_Brief_
Copy the lines below as they are; omit the images they contain.
(Information provided begins)
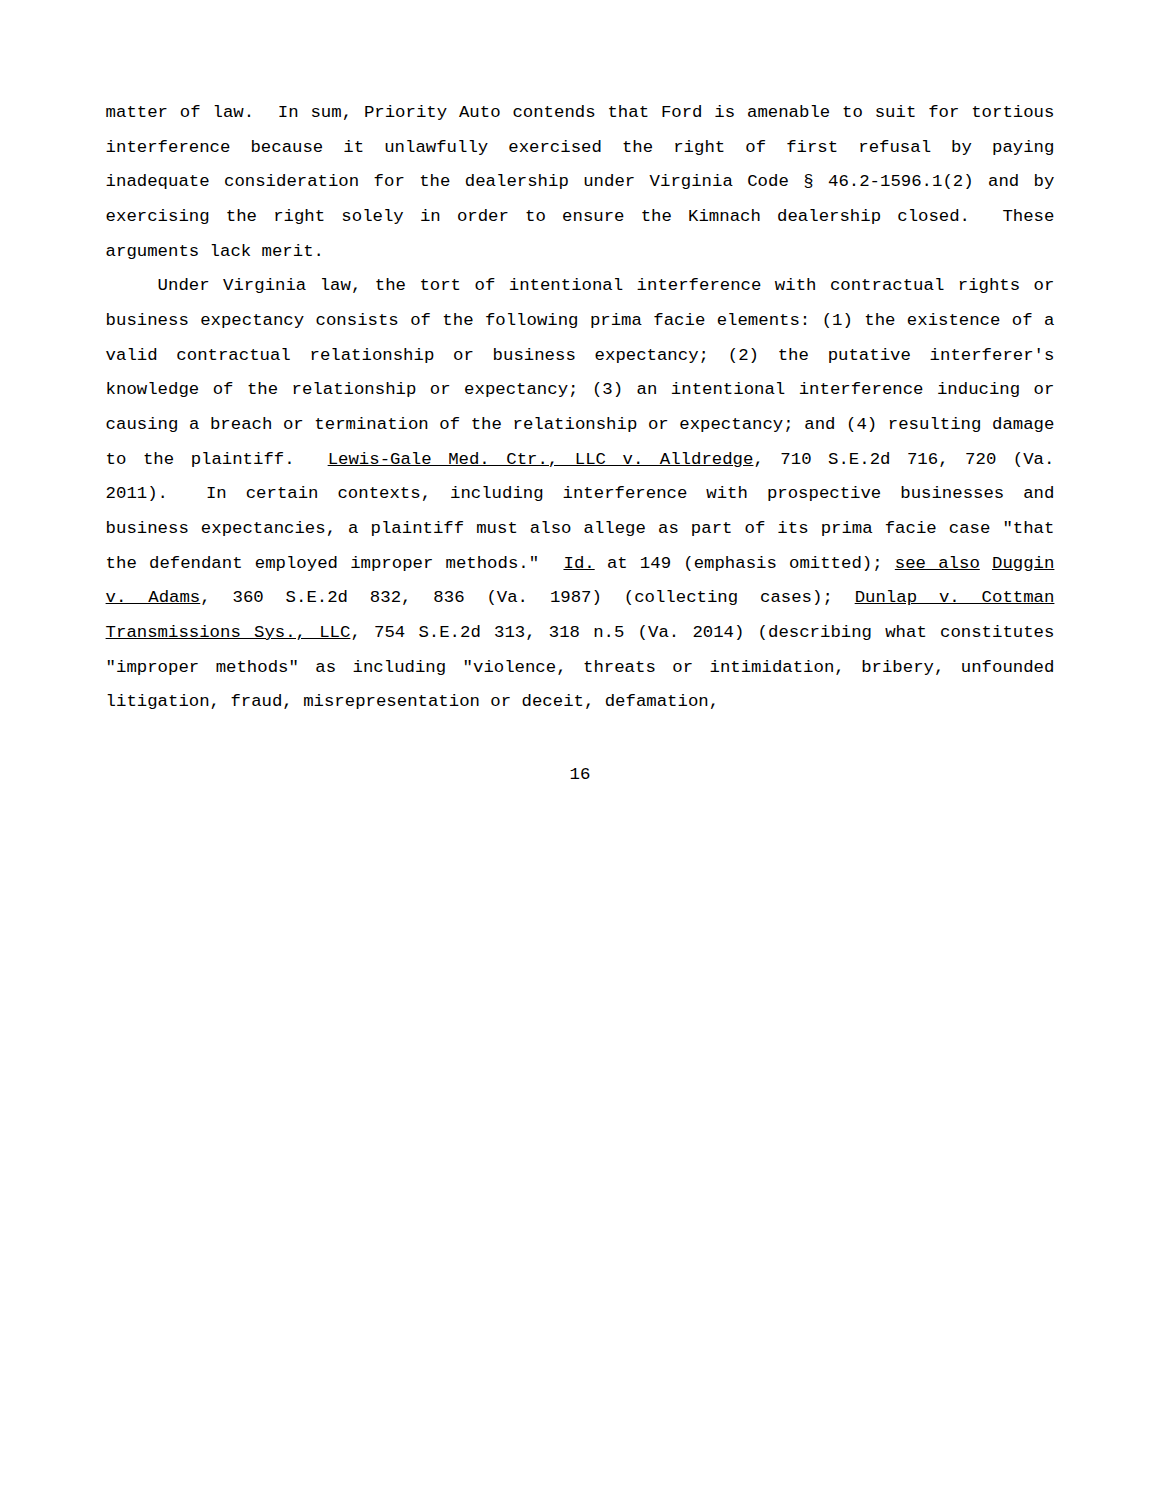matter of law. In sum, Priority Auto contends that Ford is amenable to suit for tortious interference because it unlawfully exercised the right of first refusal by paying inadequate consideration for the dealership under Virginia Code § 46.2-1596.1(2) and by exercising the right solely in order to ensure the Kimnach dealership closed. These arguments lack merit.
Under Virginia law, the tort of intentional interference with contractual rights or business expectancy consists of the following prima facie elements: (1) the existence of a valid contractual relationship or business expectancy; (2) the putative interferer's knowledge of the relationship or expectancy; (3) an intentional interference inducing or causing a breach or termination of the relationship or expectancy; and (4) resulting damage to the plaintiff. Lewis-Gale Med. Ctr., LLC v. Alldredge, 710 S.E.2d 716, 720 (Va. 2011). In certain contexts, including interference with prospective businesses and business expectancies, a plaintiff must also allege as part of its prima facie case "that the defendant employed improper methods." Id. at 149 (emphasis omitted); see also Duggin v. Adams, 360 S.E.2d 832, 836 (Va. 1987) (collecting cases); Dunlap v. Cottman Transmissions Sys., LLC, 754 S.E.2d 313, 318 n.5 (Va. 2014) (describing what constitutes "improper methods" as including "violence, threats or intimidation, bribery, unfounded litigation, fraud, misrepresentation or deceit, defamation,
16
(Information provided ends)
_Solved exercise_
matter of law. In sum, Priority Auto contends that Ford is amenable to suit for tortious interference because it unlawfully exercised the right of first refusal by paying inadequate consideration for the dealership under Virginia Code § 46.2-1596.1(2) and by exercising the right solely in order to ensure the Kimnach dealership closed. These arguments lack merit.
Under Virginia law, the tort of intentional interference with contractual rights or business expectancy consists of the following prima facie elements: (1) the existence of a valid contractual relationship or business expectancy; (2) the putative interferer's knowledge of the relationship or expectancy; (3) an intentional interference inducing or causing a breach or termination of the relationship or expectancy; and (4) resulting damage to the plaintiff. Lewis-Gale Med. Ctr., LLC v. Alldredge, 710 S.E.2d 716, 720 (Va. 2011). In certain contexts, including interference with prospective businesses and business expectancies, a plaintiff must also allege as part of its prima facie case "that the defendant employed improper methods." Id. at 149 (emphasis omitted); see also Duggin v. Adams, 360 S.E.2d 832, 836 (Va. 1987) (collecting cases); Dunlap v. Cottman Transmissions Sys., LLC, 754 S.E.2d 313, 318 n.5 (Va. 2014) (describing what constitutes "improper methods" as including "violence, threats or intimidation, bribery, unfounded litigation, fraud, misrepresentation or deceit, defamation,
16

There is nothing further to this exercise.